[Records from a data source]
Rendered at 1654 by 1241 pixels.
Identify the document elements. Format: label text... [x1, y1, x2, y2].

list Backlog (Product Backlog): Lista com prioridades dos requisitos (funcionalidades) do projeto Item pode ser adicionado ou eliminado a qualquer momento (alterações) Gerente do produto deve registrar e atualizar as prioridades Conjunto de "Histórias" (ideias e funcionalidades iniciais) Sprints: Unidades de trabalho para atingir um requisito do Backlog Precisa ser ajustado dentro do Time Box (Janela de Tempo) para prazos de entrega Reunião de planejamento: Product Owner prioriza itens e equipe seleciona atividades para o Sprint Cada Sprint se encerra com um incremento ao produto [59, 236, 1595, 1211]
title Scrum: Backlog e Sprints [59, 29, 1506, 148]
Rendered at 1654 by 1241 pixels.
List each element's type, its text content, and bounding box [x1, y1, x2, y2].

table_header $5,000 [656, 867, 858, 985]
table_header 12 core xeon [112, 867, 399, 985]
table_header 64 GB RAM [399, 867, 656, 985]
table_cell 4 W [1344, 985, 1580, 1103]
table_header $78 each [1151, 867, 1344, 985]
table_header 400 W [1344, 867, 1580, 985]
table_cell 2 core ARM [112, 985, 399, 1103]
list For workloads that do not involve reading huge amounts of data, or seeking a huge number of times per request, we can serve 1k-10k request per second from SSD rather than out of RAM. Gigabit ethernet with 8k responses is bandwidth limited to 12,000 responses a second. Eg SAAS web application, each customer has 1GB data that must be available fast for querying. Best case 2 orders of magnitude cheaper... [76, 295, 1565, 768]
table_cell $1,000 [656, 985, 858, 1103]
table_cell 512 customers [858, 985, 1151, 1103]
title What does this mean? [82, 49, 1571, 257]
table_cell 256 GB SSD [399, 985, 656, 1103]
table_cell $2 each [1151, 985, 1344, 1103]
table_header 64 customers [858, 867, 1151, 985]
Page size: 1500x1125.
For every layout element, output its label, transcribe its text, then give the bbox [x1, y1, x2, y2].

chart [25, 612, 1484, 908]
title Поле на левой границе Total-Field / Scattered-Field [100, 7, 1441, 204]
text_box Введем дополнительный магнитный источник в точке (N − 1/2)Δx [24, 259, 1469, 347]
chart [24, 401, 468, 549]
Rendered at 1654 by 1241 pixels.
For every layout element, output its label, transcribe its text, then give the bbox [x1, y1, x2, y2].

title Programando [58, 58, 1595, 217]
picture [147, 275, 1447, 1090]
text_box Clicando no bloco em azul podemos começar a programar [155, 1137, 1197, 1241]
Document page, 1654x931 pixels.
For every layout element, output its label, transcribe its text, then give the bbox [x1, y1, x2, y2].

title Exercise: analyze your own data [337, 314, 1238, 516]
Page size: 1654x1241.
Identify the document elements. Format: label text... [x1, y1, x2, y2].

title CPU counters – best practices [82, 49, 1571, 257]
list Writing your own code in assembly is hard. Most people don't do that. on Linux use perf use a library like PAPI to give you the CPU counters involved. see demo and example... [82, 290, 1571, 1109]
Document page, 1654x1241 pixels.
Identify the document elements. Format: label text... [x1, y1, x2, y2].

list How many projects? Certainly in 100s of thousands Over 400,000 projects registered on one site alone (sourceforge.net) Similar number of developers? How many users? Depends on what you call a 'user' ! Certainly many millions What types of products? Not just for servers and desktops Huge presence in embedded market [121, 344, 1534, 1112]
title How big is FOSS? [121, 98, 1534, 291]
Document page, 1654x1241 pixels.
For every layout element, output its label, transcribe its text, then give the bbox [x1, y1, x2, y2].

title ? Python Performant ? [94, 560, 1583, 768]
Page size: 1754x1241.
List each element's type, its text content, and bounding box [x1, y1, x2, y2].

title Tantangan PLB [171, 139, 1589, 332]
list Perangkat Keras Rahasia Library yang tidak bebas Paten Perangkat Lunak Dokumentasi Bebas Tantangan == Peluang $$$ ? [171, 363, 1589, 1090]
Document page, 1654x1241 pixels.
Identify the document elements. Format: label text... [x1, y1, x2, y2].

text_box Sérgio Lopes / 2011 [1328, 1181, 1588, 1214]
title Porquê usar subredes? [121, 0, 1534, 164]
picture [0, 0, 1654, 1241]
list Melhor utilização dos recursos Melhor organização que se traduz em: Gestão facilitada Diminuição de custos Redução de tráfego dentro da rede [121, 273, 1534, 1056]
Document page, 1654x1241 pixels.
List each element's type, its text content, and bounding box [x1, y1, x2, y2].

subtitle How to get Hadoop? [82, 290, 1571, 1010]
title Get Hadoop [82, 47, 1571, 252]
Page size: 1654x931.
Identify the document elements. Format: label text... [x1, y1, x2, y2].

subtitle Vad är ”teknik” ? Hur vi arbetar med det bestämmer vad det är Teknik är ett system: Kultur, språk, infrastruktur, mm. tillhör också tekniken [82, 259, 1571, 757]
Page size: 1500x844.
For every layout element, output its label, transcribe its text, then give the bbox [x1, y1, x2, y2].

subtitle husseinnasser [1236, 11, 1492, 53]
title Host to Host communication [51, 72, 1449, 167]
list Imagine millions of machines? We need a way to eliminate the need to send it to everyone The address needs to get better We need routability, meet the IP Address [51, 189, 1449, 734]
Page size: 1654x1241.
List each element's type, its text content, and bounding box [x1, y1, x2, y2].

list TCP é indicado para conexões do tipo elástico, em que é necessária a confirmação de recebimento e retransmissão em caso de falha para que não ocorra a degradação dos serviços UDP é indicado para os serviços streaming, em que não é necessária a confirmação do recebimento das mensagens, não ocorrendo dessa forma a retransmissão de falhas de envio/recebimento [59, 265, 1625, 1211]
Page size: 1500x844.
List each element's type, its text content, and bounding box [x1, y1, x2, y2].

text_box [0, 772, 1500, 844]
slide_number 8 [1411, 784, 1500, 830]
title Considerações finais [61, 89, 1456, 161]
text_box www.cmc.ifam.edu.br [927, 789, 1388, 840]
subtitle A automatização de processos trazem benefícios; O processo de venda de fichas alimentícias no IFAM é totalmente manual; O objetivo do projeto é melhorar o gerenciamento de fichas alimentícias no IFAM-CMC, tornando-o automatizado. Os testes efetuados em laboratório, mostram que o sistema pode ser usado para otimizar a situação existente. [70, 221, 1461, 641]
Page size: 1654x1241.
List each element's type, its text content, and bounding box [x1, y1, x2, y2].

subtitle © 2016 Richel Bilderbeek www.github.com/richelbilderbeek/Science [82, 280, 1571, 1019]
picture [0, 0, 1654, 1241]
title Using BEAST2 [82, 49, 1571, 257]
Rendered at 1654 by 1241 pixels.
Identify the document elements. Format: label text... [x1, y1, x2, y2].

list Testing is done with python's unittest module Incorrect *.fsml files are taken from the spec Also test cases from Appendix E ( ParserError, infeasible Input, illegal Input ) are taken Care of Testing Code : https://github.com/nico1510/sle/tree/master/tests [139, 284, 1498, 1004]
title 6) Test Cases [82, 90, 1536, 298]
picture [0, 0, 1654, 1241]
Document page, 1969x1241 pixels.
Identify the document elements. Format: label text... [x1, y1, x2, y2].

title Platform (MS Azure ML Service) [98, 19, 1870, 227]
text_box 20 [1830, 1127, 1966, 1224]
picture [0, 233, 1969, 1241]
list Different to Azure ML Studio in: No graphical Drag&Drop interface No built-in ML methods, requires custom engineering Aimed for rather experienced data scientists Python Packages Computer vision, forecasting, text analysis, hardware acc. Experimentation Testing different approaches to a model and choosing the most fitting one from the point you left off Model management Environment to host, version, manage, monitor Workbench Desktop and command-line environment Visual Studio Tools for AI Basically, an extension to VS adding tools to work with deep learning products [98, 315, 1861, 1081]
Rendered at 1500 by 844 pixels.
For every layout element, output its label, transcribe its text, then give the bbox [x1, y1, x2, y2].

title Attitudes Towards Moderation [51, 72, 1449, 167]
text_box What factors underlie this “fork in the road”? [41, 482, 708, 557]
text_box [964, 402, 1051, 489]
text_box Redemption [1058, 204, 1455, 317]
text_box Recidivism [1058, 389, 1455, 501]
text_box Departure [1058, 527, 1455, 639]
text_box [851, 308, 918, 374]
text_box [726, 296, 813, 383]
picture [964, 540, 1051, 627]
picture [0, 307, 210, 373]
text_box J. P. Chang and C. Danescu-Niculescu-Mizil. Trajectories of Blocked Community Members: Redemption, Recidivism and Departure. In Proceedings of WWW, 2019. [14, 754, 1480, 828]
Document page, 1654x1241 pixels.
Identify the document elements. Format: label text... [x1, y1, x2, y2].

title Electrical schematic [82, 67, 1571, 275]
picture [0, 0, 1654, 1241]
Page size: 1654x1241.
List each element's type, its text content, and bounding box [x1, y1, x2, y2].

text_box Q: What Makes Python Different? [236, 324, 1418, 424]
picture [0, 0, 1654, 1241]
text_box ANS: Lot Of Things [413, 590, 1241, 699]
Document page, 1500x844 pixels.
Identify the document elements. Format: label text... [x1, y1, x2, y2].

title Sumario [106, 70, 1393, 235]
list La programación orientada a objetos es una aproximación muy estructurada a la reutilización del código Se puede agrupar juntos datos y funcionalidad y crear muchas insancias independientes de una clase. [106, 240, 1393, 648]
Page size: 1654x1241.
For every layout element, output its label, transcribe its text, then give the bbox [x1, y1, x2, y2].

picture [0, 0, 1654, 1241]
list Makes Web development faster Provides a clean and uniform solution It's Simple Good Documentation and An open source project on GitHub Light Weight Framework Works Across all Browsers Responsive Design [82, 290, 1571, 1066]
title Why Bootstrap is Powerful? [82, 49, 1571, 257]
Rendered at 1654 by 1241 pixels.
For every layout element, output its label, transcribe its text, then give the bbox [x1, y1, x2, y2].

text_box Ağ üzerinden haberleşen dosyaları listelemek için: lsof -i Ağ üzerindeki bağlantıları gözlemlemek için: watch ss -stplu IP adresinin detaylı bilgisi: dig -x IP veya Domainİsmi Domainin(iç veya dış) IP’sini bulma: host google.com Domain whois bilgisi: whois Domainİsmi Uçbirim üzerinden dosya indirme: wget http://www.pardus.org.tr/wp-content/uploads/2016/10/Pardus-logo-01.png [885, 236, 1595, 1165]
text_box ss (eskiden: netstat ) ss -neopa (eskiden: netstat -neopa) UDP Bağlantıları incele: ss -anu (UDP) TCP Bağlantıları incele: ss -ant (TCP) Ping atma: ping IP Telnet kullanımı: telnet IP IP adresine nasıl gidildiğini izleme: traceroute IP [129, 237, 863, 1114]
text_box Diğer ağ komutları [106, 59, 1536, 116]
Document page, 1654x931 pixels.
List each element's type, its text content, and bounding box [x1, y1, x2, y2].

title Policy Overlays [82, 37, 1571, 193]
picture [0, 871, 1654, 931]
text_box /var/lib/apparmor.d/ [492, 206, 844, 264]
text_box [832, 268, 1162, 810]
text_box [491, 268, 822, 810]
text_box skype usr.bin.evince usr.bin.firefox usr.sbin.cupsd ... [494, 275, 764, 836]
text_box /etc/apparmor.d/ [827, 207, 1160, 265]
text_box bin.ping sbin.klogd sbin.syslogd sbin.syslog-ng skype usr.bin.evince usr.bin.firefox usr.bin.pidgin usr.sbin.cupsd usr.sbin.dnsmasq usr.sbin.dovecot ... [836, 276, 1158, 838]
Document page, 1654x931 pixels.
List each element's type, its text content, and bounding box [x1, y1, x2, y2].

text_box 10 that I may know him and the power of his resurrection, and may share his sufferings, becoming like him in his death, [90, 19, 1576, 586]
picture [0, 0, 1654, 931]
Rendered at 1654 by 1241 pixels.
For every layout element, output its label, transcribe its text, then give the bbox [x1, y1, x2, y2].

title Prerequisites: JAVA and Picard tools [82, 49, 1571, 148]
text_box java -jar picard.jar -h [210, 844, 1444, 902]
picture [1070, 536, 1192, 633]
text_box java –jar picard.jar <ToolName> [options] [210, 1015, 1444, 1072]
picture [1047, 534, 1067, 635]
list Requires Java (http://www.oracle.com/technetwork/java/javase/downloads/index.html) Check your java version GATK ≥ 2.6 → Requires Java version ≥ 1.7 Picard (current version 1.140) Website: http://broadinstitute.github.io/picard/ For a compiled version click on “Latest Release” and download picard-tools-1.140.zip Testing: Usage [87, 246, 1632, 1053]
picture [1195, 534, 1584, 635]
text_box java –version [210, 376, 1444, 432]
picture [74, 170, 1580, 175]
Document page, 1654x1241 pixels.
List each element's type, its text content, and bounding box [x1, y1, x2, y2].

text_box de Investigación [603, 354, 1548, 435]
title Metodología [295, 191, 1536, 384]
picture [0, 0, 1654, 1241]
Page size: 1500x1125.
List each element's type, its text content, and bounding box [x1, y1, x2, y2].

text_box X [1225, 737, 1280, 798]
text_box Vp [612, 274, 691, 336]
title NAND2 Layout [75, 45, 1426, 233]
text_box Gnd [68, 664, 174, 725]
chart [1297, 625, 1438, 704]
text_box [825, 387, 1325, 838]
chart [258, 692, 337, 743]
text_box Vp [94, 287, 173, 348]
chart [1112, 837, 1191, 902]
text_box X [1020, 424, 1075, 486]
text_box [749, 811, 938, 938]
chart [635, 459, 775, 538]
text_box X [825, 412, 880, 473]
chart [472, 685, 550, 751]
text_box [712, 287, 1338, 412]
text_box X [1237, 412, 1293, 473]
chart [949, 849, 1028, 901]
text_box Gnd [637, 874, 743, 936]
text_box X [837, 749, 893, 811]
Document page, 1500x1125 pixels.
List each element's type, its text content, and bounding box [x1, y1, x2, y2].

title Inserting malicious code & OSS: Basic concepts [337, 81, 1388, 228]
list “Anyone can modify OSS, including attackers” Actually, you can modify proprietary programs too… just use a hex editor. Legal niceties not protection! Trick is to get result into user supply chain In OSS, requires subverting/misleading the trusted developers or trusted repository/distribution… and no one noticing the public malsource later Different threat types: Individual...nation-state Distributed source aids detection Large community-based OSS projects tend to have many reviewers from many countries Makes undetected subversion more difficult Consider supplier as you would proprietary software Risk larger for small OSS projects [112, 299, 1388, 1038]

• **INSTRUCTIONS TO FOLLOW**: Copy the lines of the records above word for word, starting with the line that contains "Document page, 1500x844 pixels." and ending with the line that contains "title Sumario [106, 70, 1393, 235]", including both of those lines.

• **THE RESULT**:
Document page, 1500x844 pixels.
Identify the document elements. Format: label text... [x1, y1, x2, y2].

title Sumario [106, 70, 1393, 235]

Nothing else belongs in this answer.